(Transcribed page contents)
────────────────

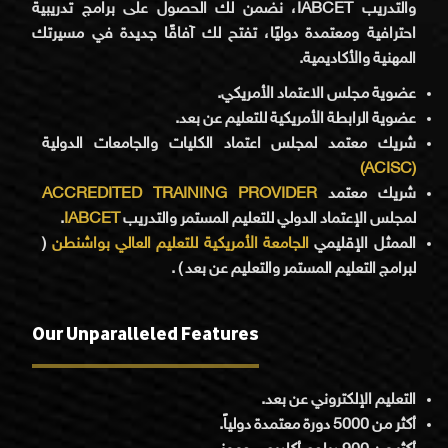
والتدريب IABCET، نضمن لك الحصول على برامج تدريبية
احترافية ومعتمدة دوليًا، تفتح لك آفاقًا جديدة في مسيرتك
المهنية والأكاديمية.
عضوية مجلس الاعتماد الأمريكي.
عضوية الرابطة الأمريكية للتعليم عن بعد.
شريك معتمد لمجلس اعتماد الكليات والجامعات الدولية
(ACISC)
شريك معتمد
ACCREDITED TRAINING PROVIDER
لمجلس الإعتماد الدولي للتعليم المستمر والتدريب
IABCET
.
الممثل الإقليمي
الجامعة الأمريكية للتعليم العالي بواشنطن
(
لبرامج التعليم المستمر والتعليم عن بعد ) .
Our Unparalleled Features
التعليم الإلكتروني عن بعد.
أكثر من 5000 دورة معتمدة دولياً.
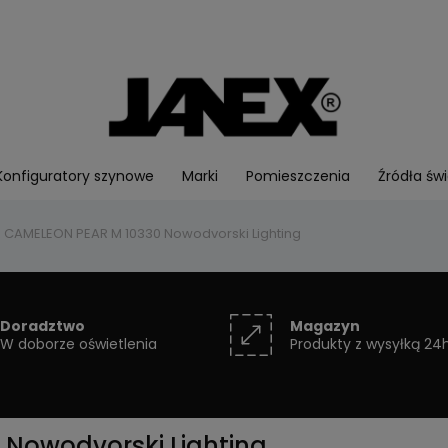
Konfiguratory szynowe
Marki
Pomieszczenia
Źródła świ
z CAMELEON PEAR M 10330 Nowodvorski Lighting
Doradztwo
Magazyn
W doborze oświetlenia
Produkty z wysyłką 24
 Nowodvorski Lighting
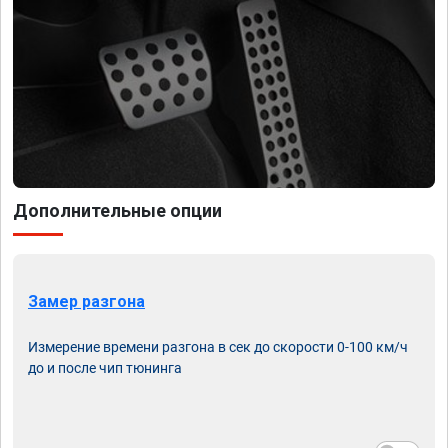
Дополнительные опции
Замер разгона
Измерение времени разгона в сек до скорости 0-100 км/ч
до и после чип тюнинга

────────────────

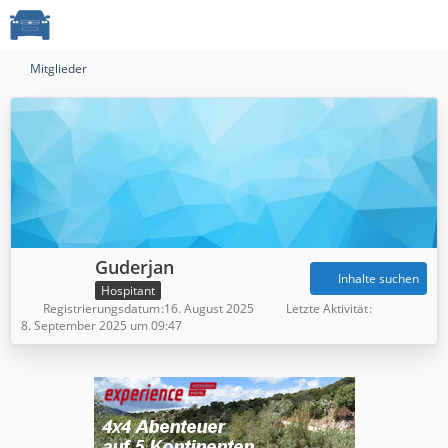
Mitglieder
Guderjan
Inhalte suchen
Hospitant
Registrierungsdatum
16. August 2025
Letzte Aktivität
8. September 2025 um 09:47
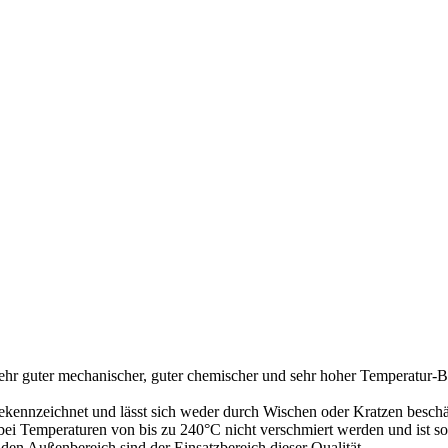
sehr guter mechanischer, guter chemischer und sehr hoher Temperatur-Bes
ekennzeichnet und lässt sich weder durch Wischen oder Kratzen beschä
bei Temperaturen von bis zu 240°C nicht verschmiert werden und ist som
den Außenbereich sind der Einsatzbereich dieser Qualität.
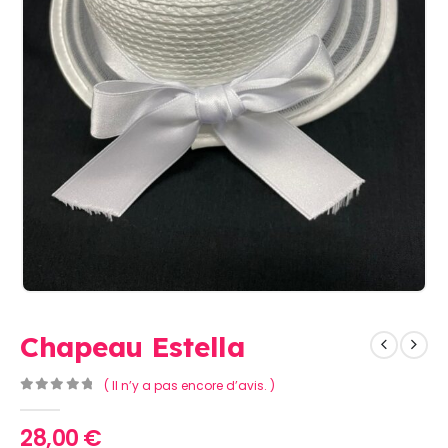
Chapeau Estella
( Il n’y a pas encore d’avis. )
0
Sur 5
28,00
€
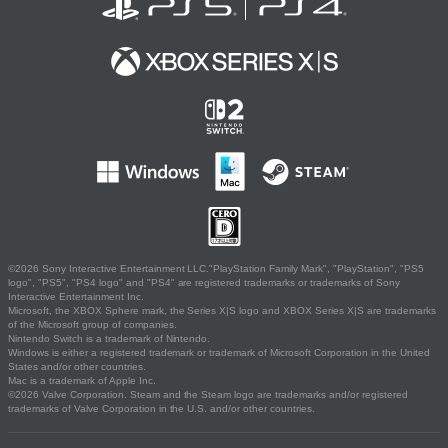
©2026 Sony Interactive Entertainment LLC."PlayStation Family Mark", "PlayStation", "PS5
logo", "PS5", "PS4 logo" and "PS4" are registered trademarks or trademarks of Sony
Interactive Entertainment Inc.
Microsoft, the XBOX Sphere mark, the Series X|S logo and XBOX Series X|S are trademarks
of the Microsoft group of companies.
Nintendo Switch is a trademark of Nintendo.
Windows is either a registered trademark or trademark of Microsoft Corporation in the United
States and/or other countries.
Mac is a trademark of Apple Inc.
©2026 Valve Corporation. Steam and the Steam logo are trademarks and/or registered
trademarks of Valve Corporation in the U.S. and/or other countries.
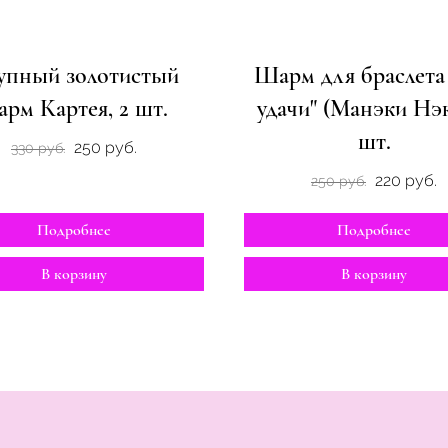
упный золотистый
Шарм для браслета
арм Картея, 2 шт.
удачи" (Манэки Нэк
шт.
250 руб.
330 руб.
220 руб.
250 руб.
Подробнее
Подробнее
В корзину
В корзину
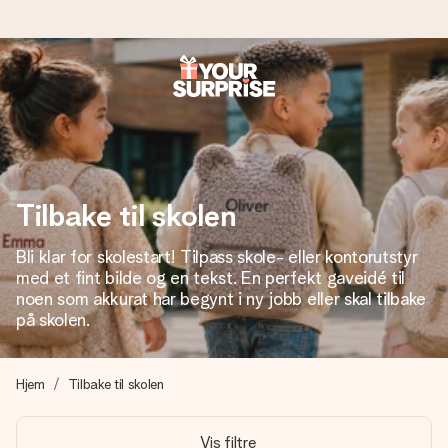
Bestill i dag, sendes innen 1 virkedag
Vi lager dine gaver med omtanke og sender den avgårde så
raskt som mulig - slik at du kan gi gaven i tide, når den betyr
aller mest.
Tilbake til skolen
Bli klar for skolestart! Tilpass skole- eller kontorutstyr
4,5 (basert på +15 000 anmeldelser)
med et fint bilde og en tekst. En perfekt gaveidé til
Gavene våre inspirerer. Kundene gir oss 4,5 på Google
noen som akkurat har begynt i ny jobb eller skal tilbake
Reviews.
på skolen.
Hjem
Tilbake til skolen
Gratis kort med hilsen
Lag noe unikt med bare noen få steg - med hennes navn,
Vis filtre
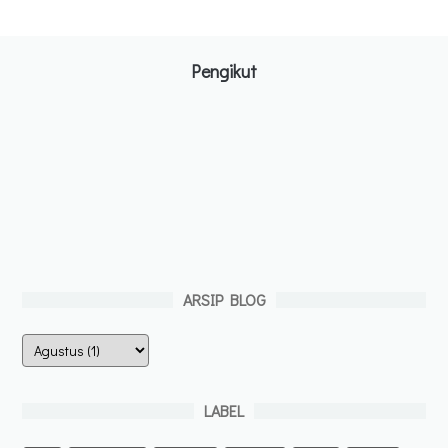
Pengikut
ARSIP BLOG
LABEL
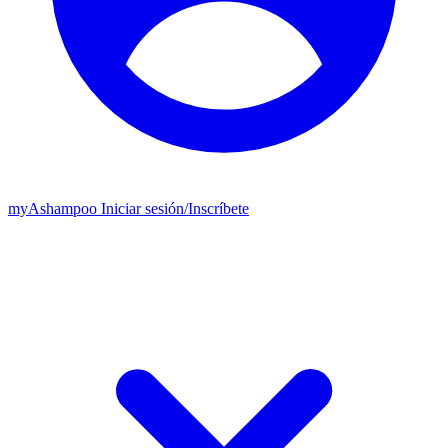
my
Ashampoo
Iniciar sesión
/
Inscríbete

────────────────

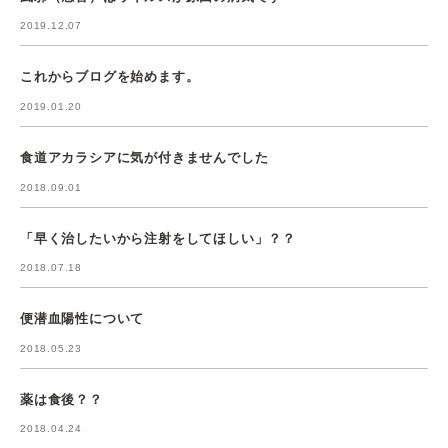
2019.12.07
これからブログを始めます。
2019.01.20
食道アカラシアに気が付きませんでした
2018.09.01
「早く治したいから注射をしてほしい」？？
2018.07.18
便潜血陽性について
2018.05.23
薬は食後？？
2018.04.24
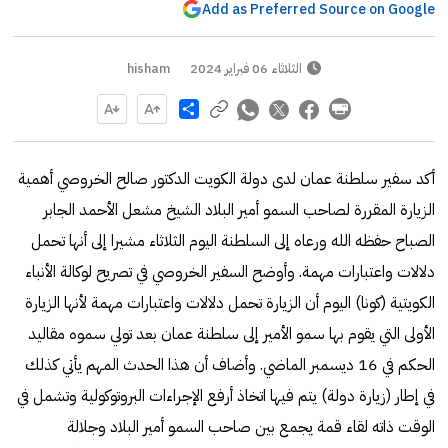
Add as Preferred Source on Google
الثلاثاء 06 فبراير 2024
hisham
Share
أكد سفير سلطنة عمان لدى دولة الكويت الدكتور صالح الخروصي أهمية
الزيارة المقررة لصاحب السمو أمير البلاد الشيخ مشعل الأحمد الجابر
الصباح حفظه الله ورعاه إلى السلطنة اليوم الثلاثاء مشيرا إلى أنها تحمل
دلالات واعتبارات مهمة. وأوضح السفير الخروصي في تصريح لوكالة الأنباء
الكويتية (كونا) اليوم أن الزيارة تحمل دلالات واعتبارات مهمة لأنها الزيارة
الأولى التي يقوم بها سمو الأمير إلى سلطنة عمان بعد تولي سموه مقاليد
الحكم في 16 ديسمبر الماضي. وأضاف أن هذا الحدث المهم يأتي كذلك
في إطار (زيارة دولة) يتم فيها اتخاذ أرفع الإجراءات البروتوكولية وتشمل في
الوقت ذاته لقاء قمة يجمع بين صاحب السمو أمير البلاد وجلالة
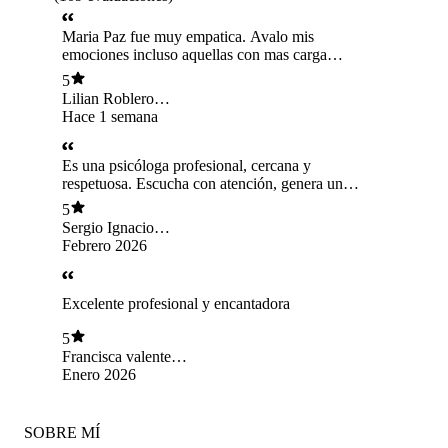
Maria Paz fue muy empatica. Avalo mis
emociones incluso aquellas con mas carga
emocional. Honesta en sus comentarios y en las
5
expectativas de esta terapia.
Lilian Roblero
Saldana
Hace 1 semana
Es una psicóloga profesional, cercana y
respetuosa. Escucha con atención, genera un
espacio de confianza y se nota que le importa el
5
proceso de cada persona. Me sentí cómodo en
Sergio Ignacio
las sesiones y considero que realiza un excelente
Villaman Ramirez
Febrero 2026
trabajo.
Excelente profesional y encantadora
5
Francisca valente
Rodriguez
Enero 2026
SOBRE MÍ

────────────────

Output word for word the lines of the records that begin with the line containing "والتدريب IABCET، نضمن" and end with the line containing "أكثر من 5000 دورة معتمدة دولياً.", including both of those lines.

والتدريب IABCET، نضمن لك الحصول على برامج تدريبية
احترافية ومعتمدة دوليًا، تفتح لك آفاقًا جديدة في مسيرتك
المهنية والأكاديمية.
عضوية مجلس الاعتماد الأمريكي.
عضوية الرابطة الأمريكية للتعليم عن بعد.
شريك معتمد لمجلس اعتماد الكليات والجامعات الدولية
(ACISC)
شريك معتمد
ACCREDITED TRAINING PROVIDER
لمجلس الإعتماد الدولي للتعليم المستمر والتدريب
IABCET
.
الممثل الإقليمي
الجامعة الأمريكية للتعليم العالي بواشنطن
(
لبرامج التعليم المستمر والتعليم عن بعد ) .
Our Unparalleled Features
التعليم الإلكتروني عن بعد.
أكثر من 5000 دورة معتمدة دولياً.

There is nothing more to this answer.